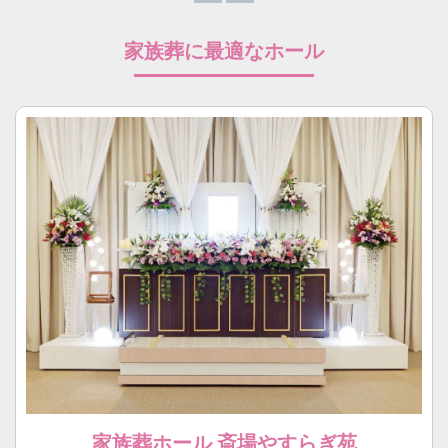
家族葬に最適なホール
家族葬ホール 斎場やすらぎ苑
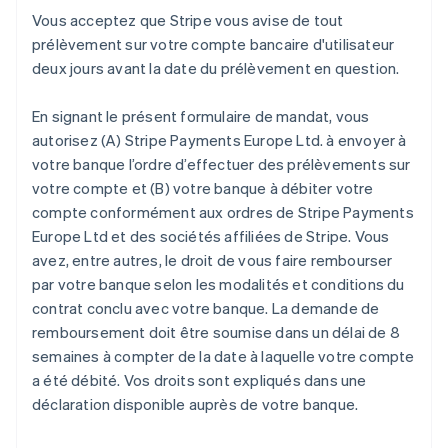
Vous acceptez que Stripe vous avise de tout
prélèvement sur votre compte bancaire d'utilisateur
deux jours avant la date du prélèvement en question.
En signant le présent formulaire de mandat, vous
autorisez (A) Stripe Payments Europe Ltd. à envoyer à
votre banque l’ordre d’effectuer des prélèvements sur
votre compte et (B) votre banque à débiter votre
compte conformément aux ordres de Stripe Payments
Europe Ltd et des sociétés affiliées de Stripe. Vous
avez, entre autres, le droit de vous faire rembourser
par votre banque selon les modalités et conditions du
contrat conclu avec votre banque. La demande de
remboursement doit être soumise dans un délai de 8
semaines à compter de la date à laquelle votre compte
a été débité. Vos droits sont expliqués dans une
déclaration disponible auprès de votre banque.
^^^^^^^^
Instructions to follow> Update the lines above by replacing "votre banque" with "votre établissement bancaire" everywhere it occurs, leaving everything else the same. Omit the pictures from your answer.

Result for this task>
家族葬に最適なホール
家族葬ホール 斎場やすらぎ苑
Vous acceptez que Stripe vous avise de tout
prélèvement sur votre compte bancaire d'utilisateur
deux jours avant la date du prélèvement en question.
En signant le présent formulaire de mandat, vous
autorisez (A) Stripe Payments Europe Ltd. à envoyer à
votre établissement bancaire l’ordre d’effectuer des prélèvements sur
votre compte et (B) votre établissement bancaire à débiter votre
compte conformément aux ordres de Stripe Payments
Europe Ltd et des sociétés affiliées de Stripe. Vous
avez, entre autres, le droit de vous faire rembourser
par votre établissement bancaire selon les modalités et conditions du
contrat conclu avec votre établissement bancaire. La demande de
remboursement doit être soumise dans un délai de 8
semaines à compter de la date à laquelle votre compte
a été débité. Vos droits sont expliqués dans une
déclaration disponible auprès de votre établissement bancaire.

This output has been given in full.